Regelmäßige Überprüfungen durch eine „allumfassende Kontrollinstanz“ seien gesetzlich nicht vorgesehen, sagt das Landesjugendamt. „Die Aufsicht findet im Wesentlichen anlassbezogen statt. Angemeldete und unangemeldete Vor-Ort-Termine werden durchgeführt, wenn es Hinweise darauf gibt, dass das Kindeswohl in der Einrichtung gefährdet ist.“

Der Kita im Kölner Norden sind nach der ersten, von Eltern erzwungenen Kontrolle seit der Gründung umfangreiche Auflagen gemacht worden. Der Betrieb kann aber weitergehen. Mehr noch: Der Träger hat angekündigt, weitere Einrichtungen eröffnen zu wollen. Dazu hat die Chefin ihren Bruder als Mitgesellschafter ins Boot geholt. Eine pädagogische Ausbildung oder Erfahrung mit institutioneller Kinderbetreuung hat auch er nicht.
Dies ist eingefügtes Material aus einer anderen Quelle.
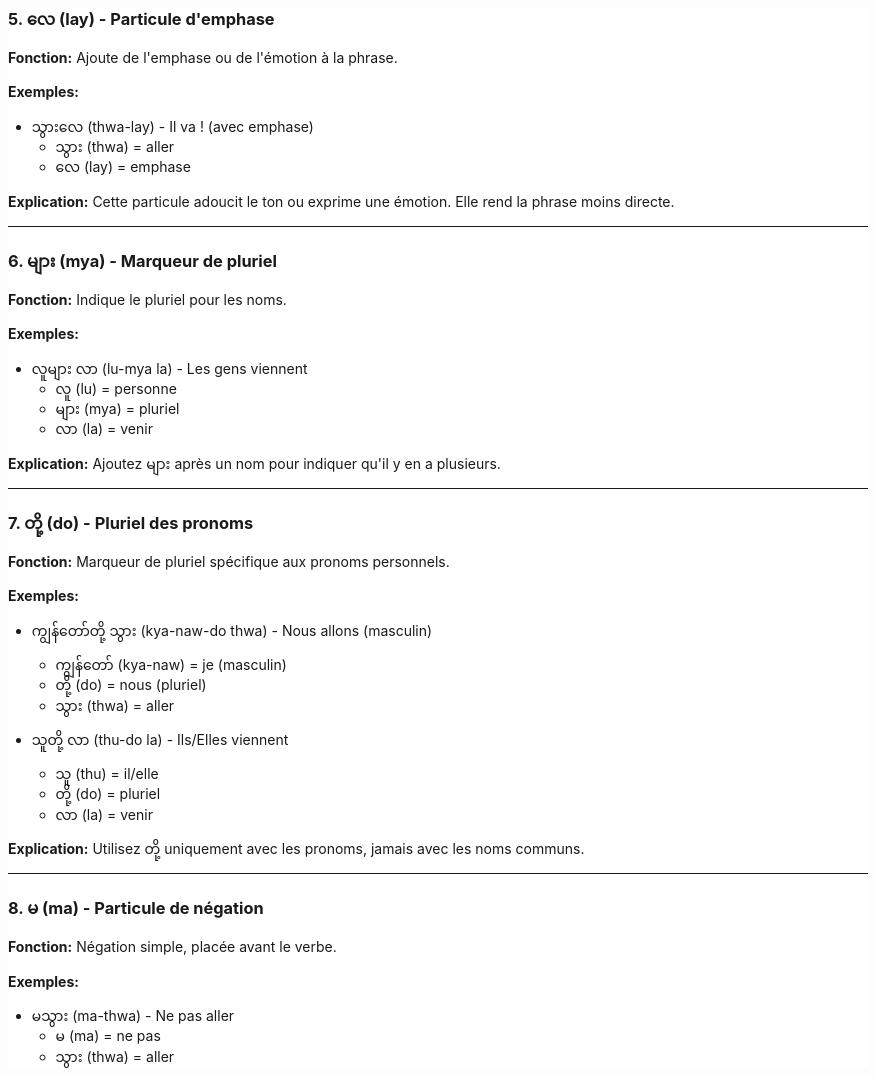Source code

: ### 5. လေ (lay) - Particule d'emphase

**Fonction:** Ajoute de l'emphase ou de l'émotion à la phrase.

**Exemples:**
- သွားလေ (thwa-lay) - Il va ! (avec emphase)
  * သွား (thwa) = aller
  * လေ (lay) = emphase

**Explication:** Cette particule adoucit le ton ou exprime une émotion. Elle rend la phrase moins directe.

---

### 6. များ (mya) - Marqueur de pluriel

**Fonction:** Indique le pluriel pour les noms.

**Exemples:**
- လူများ လာ (lu-mya la) - Les gens viennent
  * လူ (lu) = personne
  * များ (mya) = pluriel
  * လာ (la) = venir

**Explication:** Ajoutez များ après un nom pour indiquer qu'il y en a plusieurs.

---

### 7. တို့ (do) - Pluriel des pronoms

**Fonction:** Marqueur de pluriel spécifique aux pronoms personnels.

**Exemples:**
- ကျွန်တော်တို့ သွား (kya-naw-do thwa) - Nous allons (masculin)
  * ကျွန်တော် (kya-naw) = je (masculin)
  * တို့ (do) = nous (pluriel)
  * သွား (thwa) = aller

- သူတို့ လာ (thu-do la) - Ils/Elles viennent
  * သူ (thu) = il/elle
  * တို့ (do) = pluriel
  * လာ (la) = venir

**Explication:** Utilisez တို့ uniquement avec les pronoms, jamais avec les noms communs.

---

### 8. မ (ma) - Particule de négation

**Fonction:** Négation simple, placée avant le verbe.

**Exemples:**
- မသွား (ma-thwa) - Ne pas aller
  * မ (ma) = ne pas
  * သွား (thwa) = aller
Wer eine Betriebserlaubnis hat und behält, sei „auch zum Betrieb weiterer Einrichtungen geeignet“, teilt das Landesjugendamt zur Verwunderung der Eltern mit. Das städtische Jugendamt verspricht wenigstens, dass es keinerlei Fördermittel mehr genehmigen will, bevor nicht eindeutig geklärt ist, dass alle Auflagen des Landesjugendamtes erfüllt sind und die Kita reibungslos laufe.